Bukan Lagi Jawa Timur, Ini Kota Dengan Predikat Lokalisasi Prostitusi Terbanyak Se-Indonesia. Astaghfirullah

Tahukah kamu di mana letak lokalisasi paling banyak di Indonesia? Bila belum, mungkin kamu bisa ke Kalimantan. Di Kalimantan, tepatnya Kalimantan Timur, ada lebih dari 4.000 PSK yang menyebar di 31 titik zona lokalisasi. Hal ini diketahui setelah Khofifah Indar Parawansa selaku Menteri Sosial mengeluarkan statement bahwa dulunya, lokalisasi terbesar ada di Jawa Timur. Tapi karena sudah banyak yang ditutup, maka titik terbanyak berada di Kalimantan Timur.

“Sebelumnya, titik terbanyak ini dipegang oleh Jawa Timur. Namun, karena sudah banyak yang ditutup, titik terbanyak nomor satu kini adalah di Provinsi Kalimantan Timur.
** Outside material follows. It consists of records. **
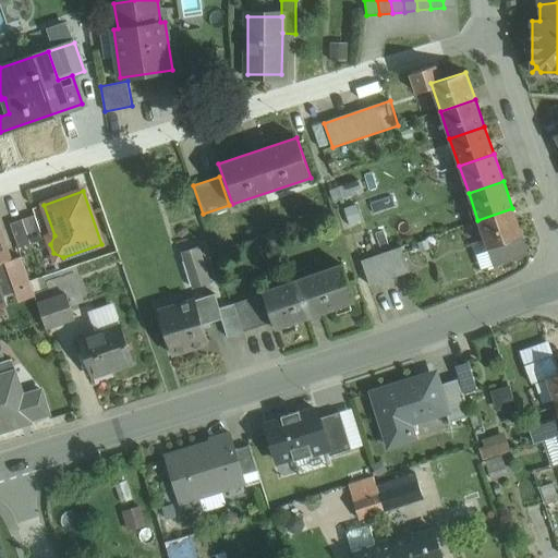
[(512,208),(477,220),(487,247),(522,237),(522,235),(512,208)]
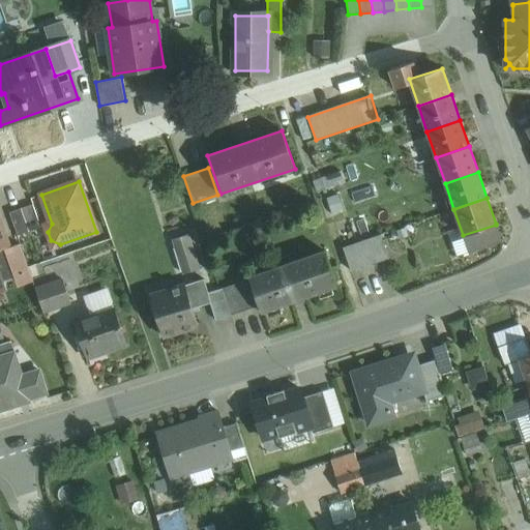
[(33,204),(9,212),(18,236),(40,228),(33,204)]
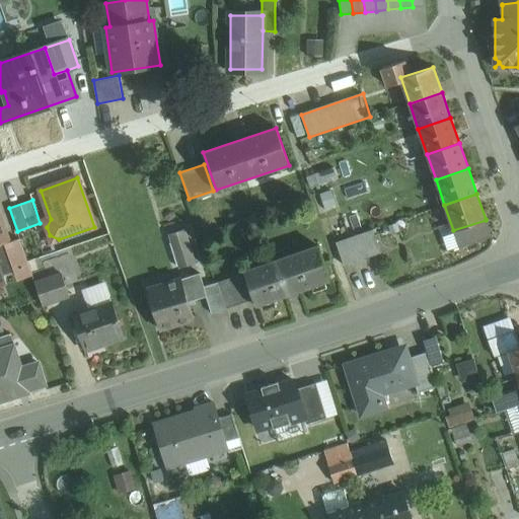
[(486,220),(453,230),(459,247),(492,236),(486,220)]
Untuk itu, 31 titik lokalisasi di Kaltim harus segera ditutup semua,” katanya saat ditemui di Kutai Kartanegara, Kalimantan Timur, Sabtu (27/2/2016), seperti dilansir Kompas.com

Lebih jauh, ia mengatakan bahwa perputaran uang dalam bisnis prostitusi sangat besar. Tapi tentu saja, tak sebanding dengan risiko kesehatan yang dihadapi.

“Angka belanja PSK itu mencapai puluhan triliun rupiah. Besar sekali pengeluran itu. Ditambah lagi, Kaltim tercatat sebagai daerah dengan pengidap HIV/AIDS yang lumayan banyak. Jumlah pengidap mencapai 3.063 orang. Maka, (kawasan) lokalisasi harus segera ditutup,” imbuhnya.

Melihat dari banyaknya penderita HIV/AIDS, ia pun merencanakan untuk menutup sebuah tempat lokalisasi di daerah Kutai, bernama KM 10 Loa Janan sebagai tahap awal. Khofifah juga ingin memastikan nantinya proses penutupan ini akan berlangsung kondusif.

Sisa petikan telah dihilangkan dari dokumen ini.